Okay, I have a Tommy that I’ve built and rebuilt and keep running into the same problem. Clean signal passes but, when engaged, I can only get signal if I touch the 3 pin from the top on the left side of the IC with my finger. It’s seems like it’s obvioulsy a ground issue but, I have re-wired and checked for solder bridges and am not seeming to find a solution, anyone have any ideas? It’s sounds fine when I put my finger on that pin. 

Note; I have photos but, it keeps saying my files are too large even after compression.


----------



## Joshdrain (Jul 3, 2019)

Joshdrain said:


> Okay, I have a Tommy that I’ve built and rebuilt and keep running into the same problem. Clean signal passes but, when engaged, I can only get signal if I touch the 3 pin from the top on the left side of the IC with my finger. It’s seems like it’s obvioulsy a ground issue but, I have re-wired and checked for solder bridges and am not seeming to find a solution, anyone have any ideas? It’s sounds fine when I put my finger on that pin.
> 
> Note; I have photos but, it keeps saying my files are too large even after compression.


----------



## Joshdrain (Jul 3, 2019)

Here are photos of the pedal and where my finger goes.


----------



## Funnel (Jul 3, 2019)

its hard to tell much from the photos... If you haven't I would reflow the solder on all of the board connections. If it is a grounding issue at pin 3, I would look at r1 , r2 and c1.  I am no expert, but I have had to fix many a cold solder.  hopefully this helps...


----------



## Joshdrain (Jul 3, 2019)

I will check those and post results!


----------



## Robert (Jul 3, 2019)

Try touching that same point with something non-conductive.  (plastic, wood, etc)

If the problem clears up you can assume it's some sort of mechanical issue (bad solder, poor contact with socket, etc)

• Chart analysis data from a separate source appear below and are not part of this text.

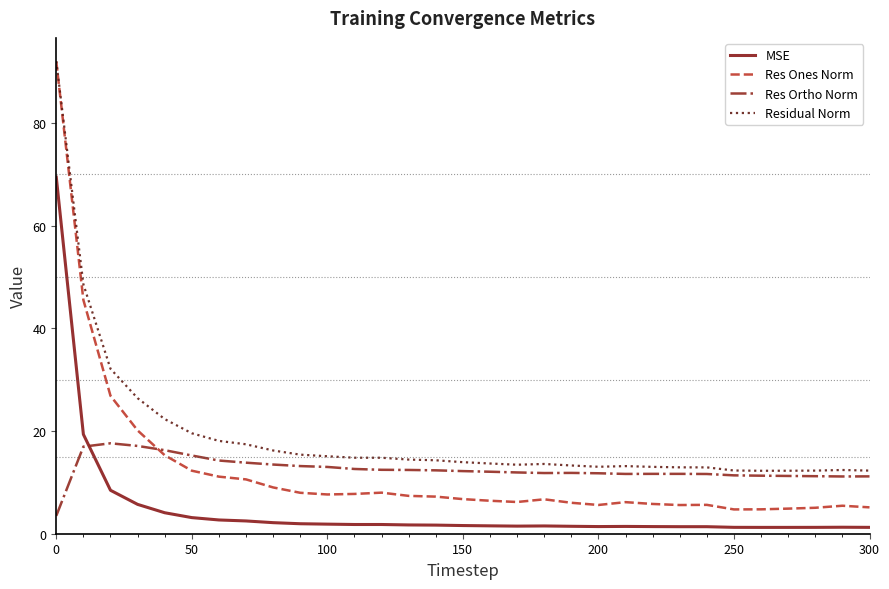

True or false: MSE and Res Ortho Norm intersect in this chart.

True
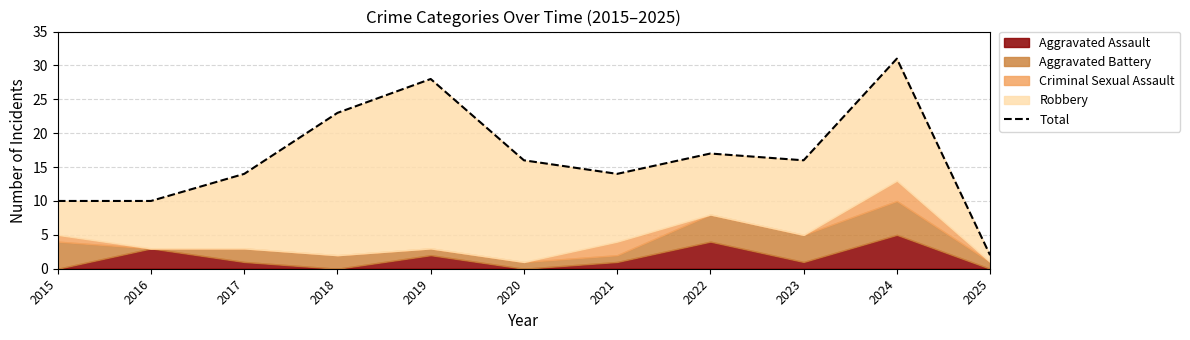

The chart shows a value of 10 at 2023. True or false?

False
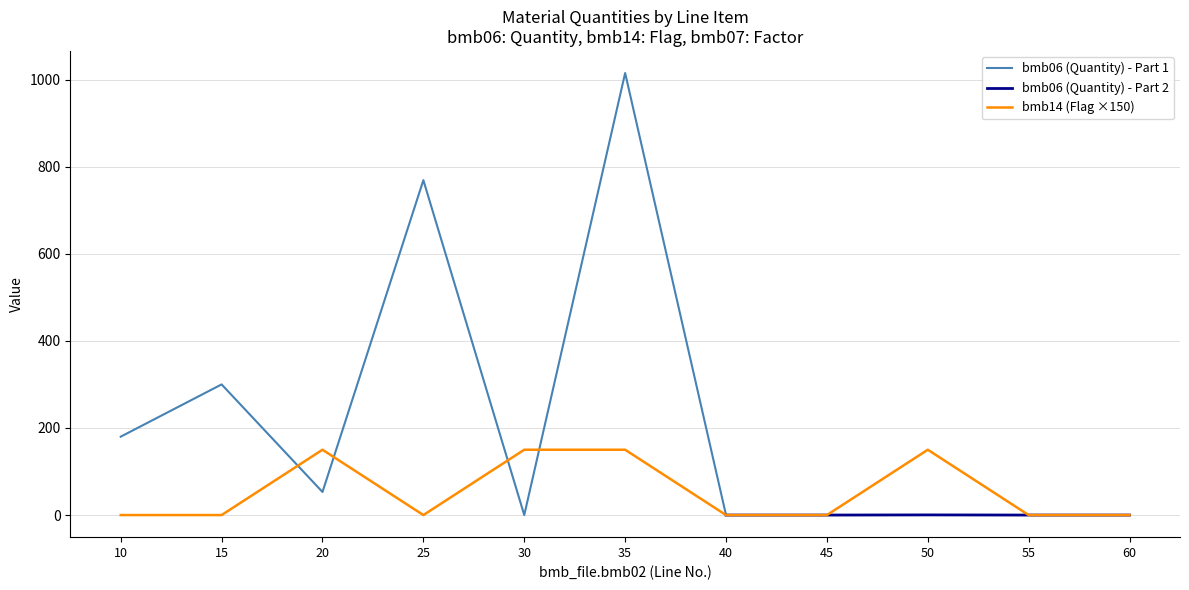

In bmb06, how many points are higher than both neighbors (excluding endpoints)?

4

I've had some trouble in the past with getting a good connection in that type of IC socket...


----------



## Joshdrain (Jul 4, 2019)

So, I figured it out. My enclosure drilling didn’t allow the jacks to full ground to the enclosure. Scraped off some paint and it’s good to go and it sounds great, thanks!


----------



## Caedarn (Aug 3, 2019)

I just built this project last week and also am getting no sound when the pedal is on. Have checked everything visually and it all looks good. I’m going to check the jack grounds next....


----------